» **SHORT TASK**:
Copy the stretch from the start of the data below through the line containing "v(-64.6, -39.92) *", both ends included, reproducing each line character for character. Leave the picture out of your copy.

►

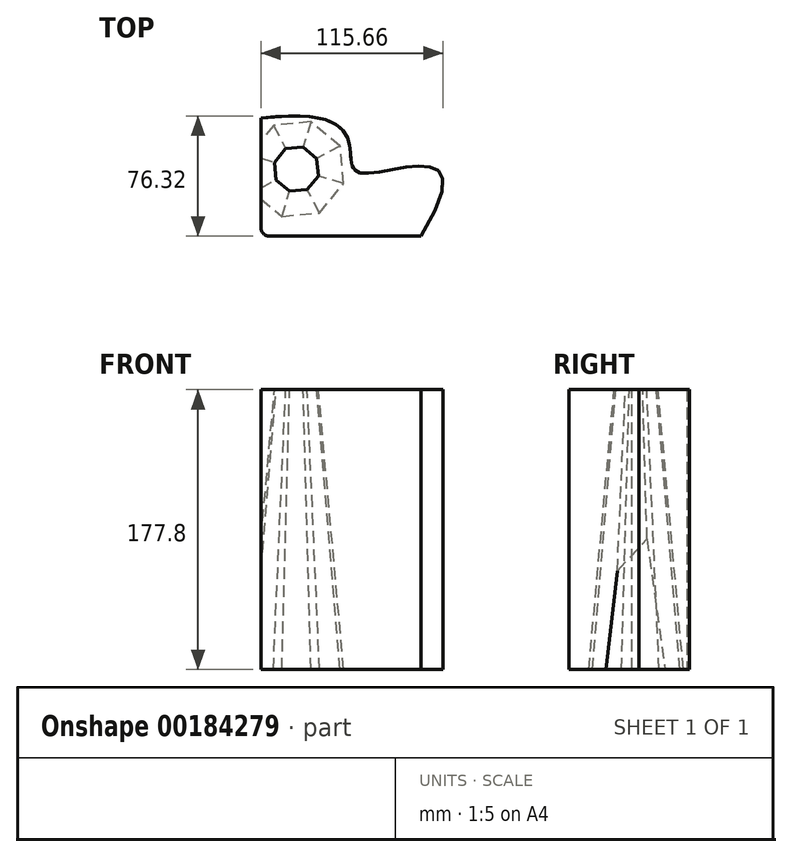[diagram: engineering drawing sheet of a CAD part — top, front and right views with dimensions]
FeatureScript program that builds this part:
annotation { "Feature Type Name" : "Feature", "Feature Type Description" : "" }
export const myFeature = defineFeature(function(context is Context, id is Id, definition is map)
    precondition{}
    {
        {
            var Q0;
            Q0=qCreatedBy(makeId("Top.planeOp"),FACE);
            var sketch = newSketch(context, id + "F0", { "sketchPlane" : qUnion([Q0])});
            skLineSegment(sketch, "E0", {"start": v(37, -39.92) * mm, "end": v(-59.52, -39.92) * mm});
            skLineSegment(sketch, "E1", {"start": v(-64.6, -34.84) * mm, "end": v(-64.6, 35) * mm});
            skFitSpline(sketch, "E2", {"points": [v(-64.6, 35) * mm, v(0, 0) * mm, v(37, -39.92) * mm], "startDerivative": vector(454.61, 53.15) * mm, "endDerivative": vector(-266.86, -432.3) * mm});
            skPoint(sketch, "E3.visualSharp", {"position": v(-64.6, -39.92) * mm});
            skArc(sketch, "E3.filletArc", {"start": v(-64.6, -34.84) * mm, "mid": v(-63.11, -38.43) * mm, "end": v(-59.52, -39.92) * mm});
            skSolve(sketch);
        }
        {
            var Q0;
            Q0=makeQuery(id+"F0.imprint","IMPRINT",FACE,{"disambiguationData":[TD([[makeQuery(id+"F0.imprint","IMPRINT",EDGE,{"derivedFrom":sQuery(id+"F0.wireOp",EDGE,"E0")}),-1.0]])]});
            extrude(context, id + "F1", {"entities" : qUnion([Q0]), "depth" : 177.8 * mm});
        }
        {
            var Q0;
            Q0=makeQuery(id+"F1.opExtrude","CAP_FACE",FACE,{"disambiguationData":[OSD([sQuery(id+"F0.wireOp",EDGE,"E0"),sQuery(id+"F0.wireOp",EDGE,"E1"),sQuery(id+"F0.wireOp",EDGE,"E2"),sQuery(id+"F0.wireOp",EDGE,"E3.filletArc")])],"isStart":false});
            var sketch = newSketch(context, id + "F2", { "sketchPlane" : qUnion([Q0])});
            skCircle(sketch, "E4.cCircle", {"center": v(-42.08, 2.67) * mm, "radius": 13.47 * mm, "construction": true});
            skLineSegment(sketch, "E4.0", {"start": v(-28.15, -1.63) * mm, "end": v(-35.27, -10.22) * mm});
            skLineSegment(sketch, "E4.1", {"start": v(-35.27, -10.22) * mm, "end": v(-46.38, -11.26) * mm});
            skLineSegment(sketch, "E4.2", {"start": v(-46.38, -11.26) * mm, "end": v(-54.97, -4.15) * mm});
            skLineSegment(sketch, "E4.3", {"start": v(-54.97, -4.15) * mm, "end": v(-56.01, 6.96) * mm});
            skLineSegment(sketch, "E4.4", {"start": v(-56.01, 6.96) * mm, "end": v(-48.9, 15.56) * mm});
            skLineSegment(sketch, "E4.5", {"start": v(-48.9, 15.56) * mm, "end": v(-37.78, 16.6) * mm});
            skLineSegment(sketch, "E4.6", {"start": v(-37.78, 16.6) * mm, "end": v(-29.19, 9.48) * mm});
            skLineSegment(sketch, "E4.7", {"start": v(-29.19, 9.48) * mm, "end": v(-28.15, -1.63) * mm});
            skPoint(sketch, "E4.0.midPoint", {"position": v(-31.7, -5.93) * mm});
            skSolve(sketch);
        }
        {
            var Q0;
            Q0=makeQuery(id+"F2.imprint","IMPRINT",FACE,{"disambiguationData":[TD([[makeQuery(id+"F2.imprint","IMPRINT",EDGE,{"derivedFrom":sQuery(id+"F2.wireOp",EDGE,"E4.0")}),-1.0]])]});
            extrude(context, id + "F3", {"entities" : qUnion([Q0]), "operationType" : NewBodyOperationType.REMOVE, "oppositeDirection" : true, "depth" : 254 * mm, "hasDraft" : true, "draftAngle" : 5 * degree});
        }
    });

◄

» **COMPLETE OUTPUT**:
[diagram: engineering drawing sheet of a CAD part — top, front and right views with dimensions]
FeatureScript program that builds this part:
annotation { "Feature Type Name" : "Feature", "Feature Type Description" : "" }
export const myFeature = defineFeature(function(context is Context, id is Id, definition is map)
    precondition{}
    {
        {
            var Q0;
            Q0=qCreatedBy(makeId("Top.planeOp"),FACE);
            var sketch = newSketch(context, id + "F0", { "sketchPlane" : qUnion([Q0])});
            skLineSegment(sketch, "E0", {"start": v(37, -39.92) * mm, "end": v(-59.52, -39.92) * mm});
            skLineSegment(sketch, "E1", {"start": v(-64.6, -34.84) * mm, "end": v(-64.6, 35) * mm});
            skFitSpline(sketch, "E2", {"points": [v(-64.6, 35) * mm, v(0, 0) * mm, v(37, -39.92) * mm], "startDerivative": vector(454.61, 53.15) * mm, "endDerivative": vector(-266.86, -432.3) * mm});
            skPoint(sketch, "E3.visualSharp", {"position": v(-64.6, -39.92) * mm});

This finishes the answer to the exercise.